** Begin TEXT SHOWN **

Melbourne is the capital and largest city of the state of Victoria, and the second largest city in Australia (after Sydney), with a population of approximately 3.6 million (2001 census) in the Melbourne metropolitan area and 69,670 in the City of Melbourne (which covers only the central city area). The city's name is pronounced as either /ˈmel.bən/ or /ˈmæl.bən/. The city's motto is "Vires acquirit eundo" which means "we gather strength as we go." Melbourne was the capital city of Australia from 1901 until 1927.

The city was named after the Prime Minister of the United Kingdom, William Lamb, 2nd Viscount Melbourne, whose home was near the village of Melbourne in Derbyshire. Melbourne in Derbyshire derives its name from the Old English for Mill Stream (Mylla Burne).

Melbourne has twice ranked first in a survey by The Economist of The World's Most Livable Cities on the basis of its cultural attributes, climate, cost of living, and social conditions, once in 2002 [1], and again in 2004. In 2005, however, it was ranked 2nd, behind Vancouver, Canada. The US's Utne Reader puts it thus: "Add a long tradition of civic pride, communities of new immigrants from around the world, and the best food in Australia, and you have a recipe for what many claim is the hippest city in the Southern Hemisphere" (Nov/Dec 2001).

Melbourne has undergone a major urban 'revival', such that it is sometimes classed as being in a second tier of "world cities"; the GaWC study group in the UK ranks Melbourne, on the basis of relative availability of specialised "advanced services" as a "minor world city" comparable to cities such as Montreal, Osaka, and Prague. It has one of the highest numbers of international students studying in its universities, after London, New York, and Paris.

A resident of Melbourne is referred to as a Melburnian.

Geography

File:Melbourne map.png
Map of greater Melbourne

Melbourne is located in the south-eastern corner of mainland Australia, and is the southernmost mainland capital city. Geologically it is built on the confluence of Quaternary lava flows to the west, Silurian mudstones to the east and Holocene sand accumulation to the southeast along Port Phillip, its suburbs sprawling to the east, following the Yarra River out to the Yarra and Dandenong Ranges, south-east to the mouth of the bay, and following the Maribyrnong River and its tributaries west and north to flat farming country. The central business district (the original city) is laid out in the famous mile-by-half-a-mile Hoddle Grid, its southern edge fronting on to the Yarra.

History

Main article: History of Melbourne

Melbourne was founded in 1835 by settlers from Van Diemen's Land (Tasmania). It is built on the land of the Kulin people, the Indigenous inhabitants of the area. It was the capital first of the Port Phillip District of New South Wales and then of the separate colony of Victoria. With the discovery of gold in Victoria in the 1850s, leading to the Victorian gold rush, Melbourne quickly grew as a port and service centre. Later it became Australia's leading manufacturing centre. During the 1880s, Melbourne was the second largest city in the British Empire, and came to be known as "Marvellous Melbourne". Victorian Architecture abounds in Melbourne and today the city is home to the largest number of surviving Victorian Era buildings of any city in the world other than London.

** End TEXT SHOWN **
** Begin DATA ROWS **

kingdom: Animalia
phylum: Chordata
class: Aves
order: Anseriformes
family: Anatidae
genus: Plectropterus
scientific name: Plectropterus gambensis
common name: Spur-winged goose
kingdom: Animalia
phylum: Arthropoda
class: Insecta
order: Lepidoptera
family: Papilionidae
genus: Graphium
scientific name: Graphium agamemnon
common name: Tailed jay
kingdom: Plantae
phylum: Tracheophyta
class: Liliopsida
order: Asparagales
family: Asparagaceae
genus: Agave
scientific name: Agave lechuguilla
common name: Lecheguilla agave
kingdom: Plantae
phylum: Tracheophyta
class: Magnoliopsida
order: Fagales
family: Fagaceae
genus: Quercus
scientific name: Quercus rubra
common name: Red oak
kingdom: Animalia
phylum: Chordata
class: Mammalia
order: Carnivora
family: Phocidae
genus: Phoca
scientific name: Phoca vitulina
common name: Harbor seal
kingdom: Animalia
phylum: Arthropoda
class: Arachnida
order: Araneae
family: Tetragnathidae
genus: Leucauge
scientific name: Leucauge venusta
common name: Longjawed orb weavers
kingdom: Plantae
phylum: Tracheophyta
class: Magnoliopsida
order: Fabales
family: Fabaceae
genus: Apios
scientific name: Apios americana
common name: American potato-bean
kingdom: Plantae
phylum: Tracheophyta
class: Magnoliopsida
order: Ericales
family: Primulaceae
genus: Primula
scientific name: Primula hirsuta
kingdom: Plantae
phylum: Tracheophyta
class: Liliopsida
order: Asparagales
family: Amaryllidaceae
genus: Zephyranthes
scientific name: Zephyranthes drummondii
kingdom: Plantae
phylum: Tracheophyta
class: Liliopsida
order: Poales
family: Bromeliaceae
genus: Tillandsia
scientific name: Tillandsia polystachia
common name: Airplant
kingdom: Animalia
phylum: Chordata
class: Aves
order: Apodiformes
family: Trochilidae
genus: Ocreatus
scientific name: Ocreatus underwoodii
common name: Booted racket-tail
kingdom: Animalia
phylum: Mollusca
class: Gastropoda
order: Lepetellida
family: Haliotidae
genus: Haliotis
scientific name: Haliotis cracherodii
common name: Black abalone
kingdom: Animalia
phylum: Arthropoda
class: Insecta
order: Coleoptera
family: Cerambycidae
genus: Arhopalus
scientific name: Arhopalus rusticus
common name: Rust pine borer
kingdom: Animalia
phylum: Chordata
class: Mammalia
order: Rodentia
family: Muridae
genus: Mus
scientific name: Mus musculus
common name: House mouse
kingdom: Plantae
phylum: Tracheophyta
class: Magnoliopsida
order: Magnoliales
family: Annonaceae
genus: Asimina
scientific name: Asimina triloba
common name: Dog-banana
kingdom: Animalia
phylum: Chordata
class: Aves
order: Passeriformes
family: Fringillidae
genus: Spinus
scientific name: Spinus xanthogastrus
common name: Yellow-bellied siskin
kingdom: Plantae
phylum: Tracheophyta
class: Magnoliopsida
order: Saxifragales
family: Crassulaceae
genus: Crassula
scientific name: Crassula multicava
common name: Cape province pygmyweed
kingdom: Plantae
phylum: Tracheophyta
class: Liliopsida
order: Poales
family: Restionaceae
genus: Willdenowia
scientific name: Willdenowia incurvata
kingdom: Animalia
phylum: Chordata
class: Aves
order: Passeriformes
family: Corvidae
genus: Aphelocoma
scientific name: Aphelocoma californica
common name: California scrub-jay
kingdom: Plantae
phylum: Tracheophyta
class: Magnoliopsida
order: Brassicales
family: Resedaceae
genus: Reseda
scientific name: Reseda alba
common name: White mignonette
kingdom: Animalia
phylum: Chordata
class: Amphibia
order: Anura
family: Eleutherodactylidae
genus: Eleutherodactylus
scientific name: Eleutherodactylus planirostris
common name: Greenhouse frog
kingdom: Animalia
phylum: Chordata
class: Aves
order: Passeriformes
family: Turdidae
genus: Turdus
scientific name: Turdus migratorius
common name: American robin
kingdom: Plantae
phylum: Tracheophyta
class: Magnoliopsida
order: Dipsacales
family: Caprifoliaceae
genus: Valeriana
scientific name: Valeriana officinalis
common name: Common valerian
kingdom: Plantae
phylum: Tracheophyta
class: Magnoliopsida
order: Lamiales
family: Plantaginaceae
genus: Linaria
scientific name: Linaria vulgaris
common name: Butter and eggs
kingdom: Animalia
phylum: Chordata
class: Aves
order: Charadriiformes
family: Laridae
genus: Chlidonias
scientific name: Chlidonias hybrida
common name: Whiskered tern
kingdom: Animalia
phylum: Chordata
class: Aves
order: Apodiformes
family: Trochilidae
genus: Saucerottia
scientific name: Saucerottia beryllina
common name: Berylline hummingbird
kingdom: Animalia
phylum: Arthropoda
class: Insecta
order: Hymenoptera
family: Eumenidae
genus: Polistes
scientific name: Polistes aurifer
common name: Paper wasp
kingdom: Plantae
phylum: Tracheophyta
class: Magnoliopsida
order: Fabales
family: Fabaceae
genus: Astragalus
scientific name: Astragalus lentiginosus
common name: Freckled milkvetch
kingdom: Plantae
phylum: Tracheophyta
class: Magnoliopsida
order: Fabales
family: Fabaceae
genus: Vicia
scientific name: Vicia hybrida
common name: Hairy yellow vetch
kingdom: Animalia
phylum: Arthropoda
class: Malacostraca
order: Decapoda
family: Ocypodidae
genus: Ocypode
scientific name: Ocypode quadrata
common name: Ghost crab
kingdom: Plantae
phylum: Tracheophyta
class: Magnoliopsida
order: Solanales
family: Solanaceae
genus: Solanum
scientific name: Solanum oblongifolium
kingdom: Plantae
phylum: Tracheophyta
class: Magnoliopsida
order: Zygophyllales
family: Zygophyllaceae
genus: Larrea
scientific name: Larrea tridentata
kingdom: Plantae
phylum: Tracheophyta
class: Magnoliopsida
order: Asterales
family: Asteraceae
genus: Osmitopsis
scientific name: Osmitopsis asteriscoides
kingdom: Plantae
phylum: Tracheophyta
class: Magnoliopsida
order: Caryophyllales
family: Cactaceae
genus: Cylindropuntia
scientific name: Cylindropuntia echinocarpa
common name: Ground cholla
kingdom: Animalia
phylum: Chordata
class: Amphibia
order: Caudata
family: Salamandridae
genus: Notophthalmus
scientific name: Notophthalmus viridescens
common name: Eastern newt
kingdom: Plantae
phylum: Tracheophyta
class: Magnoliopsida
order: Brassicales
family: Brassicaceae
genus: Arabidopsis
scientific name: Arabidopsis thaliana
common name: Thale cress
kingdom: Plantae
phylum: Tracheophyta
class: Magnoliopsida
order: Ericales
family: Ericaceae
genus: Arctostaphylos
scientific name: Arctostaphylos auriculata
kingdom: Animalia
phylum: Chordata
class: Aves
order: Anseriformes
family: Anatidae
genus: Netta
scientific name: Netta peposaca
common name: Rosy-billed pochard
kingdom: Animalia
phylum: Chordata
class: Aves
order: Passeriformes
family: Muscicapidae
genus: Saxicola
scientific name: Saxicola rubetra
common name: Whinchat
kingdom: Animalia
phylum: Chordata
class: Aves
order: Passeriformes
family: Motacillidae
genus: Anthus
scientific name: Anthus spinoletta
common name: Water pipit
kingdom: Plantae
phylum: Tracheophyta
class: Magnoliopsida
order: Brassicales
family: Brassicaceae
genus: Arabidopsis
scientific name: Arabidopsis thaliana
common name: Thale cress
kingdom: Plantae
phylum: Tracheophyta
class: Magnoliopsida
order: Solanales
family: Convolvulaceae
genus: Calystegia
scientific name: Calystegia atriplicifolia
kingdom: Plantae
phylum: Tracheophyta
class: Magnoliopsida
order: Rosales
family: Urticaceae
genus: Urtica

** End DATA ROWS **

### REQUIRED ACTIONS
(a) Repeat the stretch of the text about Melbourne from "Melbourne is located" through "to the Yarra.".
(b) Go on with the text about Melbourne, picking up after its final sentence.

### EXERCISE RESPONSES
(a)
Melbourne is located in the south-eastern corner of mainland Australia, and is the southernmost mainland capital city. Geologically it is built on the confluence of Quaternary lava flows to the west, Silurian mudstones to the east and Holocene sand accumulation to the southeast along Port Phillip, its suburbs sprawling to the east, following the Yarra River out to the Yarra and Dandenong Ranges, south-east to the mouth of the bay, and following the Maribyrnong River and its tributaries west and north to flat farming country. The central business district (the original city) is laid out in the famous mile-by-half-a-mile Hoddle Grid, its southern edge fronting on to the Yarra.

(b)
Melbourne became Australia's national capital at Federation on 1 January 1901. The first Federal parliament was opened on 9 May 1901 in the Royal Exhibition Building. The seat of government and the national capital remained in Melbourne until 1927 when it moved to the new capital city of Canberra. Melbourne continued to expand steadily throughout the first half of the 20th century, particularly with the post-World War II influx of immigrants and the prestige of hosting the Olympic Games in 1956. Even after the political capital moved to Canberra, Melbourne remained Australia's business and finance capital until the 1970s, when it began to lose this primacy to Sydney. Melbourne also developed as a centre of the arts.

In the 1980s Melbourne experienced a slump, with a loss of employment and a drain of population to New South Wales and Queensland. In the 1990s, the Victorian state government of Premier Jeff Kennett (Liberal) sought to reverse this trend with the aggressive development of new public buildings (such as the Melbourne Museum, and the Melbourne Exhibition and Convention Centre), the Crown Casino, and publicising Melbourne's merits both to outsiders and Melburnians. This has continued under the government of current Premier Steve Bracks (Labor).

People

Population

File:Melbourne yarra afternoon.jpg
Melbourne as seen from south-east side along the Yarra River, home of many rowers and active crew teams

Melbourne's population grew dramatically during the gold rush. Nearly 125,000 people arrived within a year from many countries around the world. In the following decades of the 1870s and 1880s, Melbourne was Australia's most populous city. During the 1890s, severe economic depression hit Melbourne. Much of Melbourne's population loss during the 1890s was the result of the unemployed moving west to seek gold or employment in the burgeoning industries stimulated by gold.

The need for a population increase and a labour force saw many British, Yugoslav, Dutch, German, Arab and Maltese migrants arrive after 1945. Large numbers from Italy and Greece arrived in the 1950s and 1960s, to become the largest groups after those from Britain and Ireland. Melbourne has one of the world's largest population of people with Greek ancestry outside Greece. Refugees from Cambodia and Vietnam made Melbourne their home in the 1970s and 1980s and were joined by people from India, the Philippines and Malaysia. The latest wave of immigrants comes from North Africa.

Although Brisbane and Perth are faster growing cities (but only in percentage terms), and Victoria's net interstate migration has fluctuated, the Melbourne statistical division has grown by approximately 50,000 people a year since 2003, more than any other Australian city. Attraction of a large proportion of overseas immigrants and interstate migration from Sydney due to more affordable housing are two recent key factors. In recent years, Melton, Wyndham and Casey, part of the Melbourne statistical division has recorded the highest growth rate of all local government areas in Australia.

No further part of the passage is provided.